Required actions:
a – Duplicate the passage on the taharah ritual between "In our tradition" and "it's what's happening.", inclusive.
b – In the taharah passage, what is held high above the body while the water is being poured?

Selected excerpt:
※ ※ ※

In our tradition and the taharah we do, we hold up a sheet above as a canopy, high above the body while the water is being poured. And we do it very deliberately because we mostly were very concerned about modesty and the dead body and while we're washing the dead body and while we're dressing the dead body, we keep the body covered, but you can't pour water directly on a body and have the body covered. So, we lift up this canopy so that it's symbolic. For everyone who ever does a taharah, it feels like the wedding canopy. It just jumps you right back to the wedding canopy because it's liminal moments and the wedding canopy is symbolic of, of moving you into paradise. And that's what's happening here. In a different way, but it's what's happening. 

Water:

There are people who go to a mikvah to dunk right before Shabbat, right before holidays, right before their wedding, women doing it monthly, (right) before fertility, which is before they're fertile, in connection to life and possible life. And here it's death and connection to whatever the journey is that goes after death.

※ ※ ※

Record set:

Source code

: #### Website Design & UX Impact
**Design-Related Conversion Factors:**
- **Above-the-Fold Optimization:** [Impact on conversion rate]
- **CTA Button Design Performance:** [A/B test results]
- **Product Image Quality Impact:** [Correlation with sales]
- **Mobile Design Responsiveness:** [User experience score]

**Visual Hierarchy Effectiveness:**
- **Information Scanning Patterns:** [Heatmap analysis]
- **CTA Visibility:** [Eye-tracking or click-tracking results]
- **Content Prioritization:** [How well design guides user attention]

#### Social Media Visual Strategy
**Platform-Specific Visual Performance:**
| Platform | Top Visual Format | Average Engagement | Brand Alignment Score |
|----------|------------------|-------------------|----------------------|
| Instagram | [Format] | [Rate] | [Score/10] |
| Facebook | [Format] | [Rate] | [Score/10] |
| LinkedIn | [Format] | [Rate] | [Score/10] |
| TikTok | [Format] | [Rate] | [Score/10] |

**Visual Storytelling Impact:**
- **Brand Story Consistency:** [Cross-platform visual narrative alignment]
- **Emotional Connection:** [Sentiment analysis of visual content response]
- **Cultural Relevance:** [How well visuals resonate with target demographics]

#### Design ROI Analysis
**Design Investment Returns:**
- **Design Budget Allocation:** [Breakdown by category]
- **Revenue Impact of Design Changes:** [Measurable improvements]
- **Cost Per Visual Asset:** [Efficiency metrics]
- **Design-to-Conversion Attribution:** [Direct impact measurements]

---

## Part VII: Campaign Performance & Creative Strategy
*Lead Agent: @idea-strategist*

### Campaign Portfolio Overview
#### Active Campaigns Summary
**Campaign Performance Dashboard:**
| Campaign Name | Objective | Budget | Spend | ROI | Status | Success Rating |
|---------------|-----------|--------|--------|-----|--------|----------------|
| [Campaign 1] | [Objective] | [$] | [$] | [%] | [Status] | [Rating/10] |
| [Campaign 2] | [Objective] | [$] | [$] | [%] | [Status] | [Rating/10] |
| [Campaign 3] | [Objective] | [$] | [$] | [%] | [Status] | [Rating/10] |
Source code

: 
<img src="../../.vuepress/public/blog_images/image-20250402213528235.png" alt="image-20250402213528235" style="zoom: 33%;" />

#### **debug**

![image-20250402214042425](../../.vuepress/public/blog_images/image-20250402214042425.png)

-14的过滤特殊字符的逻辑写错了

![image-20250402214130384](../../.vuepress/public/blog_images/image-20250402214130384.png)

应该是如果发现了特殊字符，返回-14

※ ※ ※

Solutions in order:
a –
In our tradition and the taharah we do, we hold up a sheet above as a canopy, high above the body while the water is being poured. And we do it very deliberately because we mostly were very concerned about modesty and the dead body and while we're washing the dead body and while we're dressing the dead body, we keep the body covered, but you can't pour water directly on a body and have the body covered. So, we lift up this canopy so that it's symbolic. For everyone who ever does a taharah, it feels like the wedding canopy. It just jumps you right back to the wedding canopy because it's liminal moments and the wedding canopy is symbolic of, of moving you into paradise. And that's what's happening here. In a different way, but it's what's happening.

b – A sheet, held up as a canopy.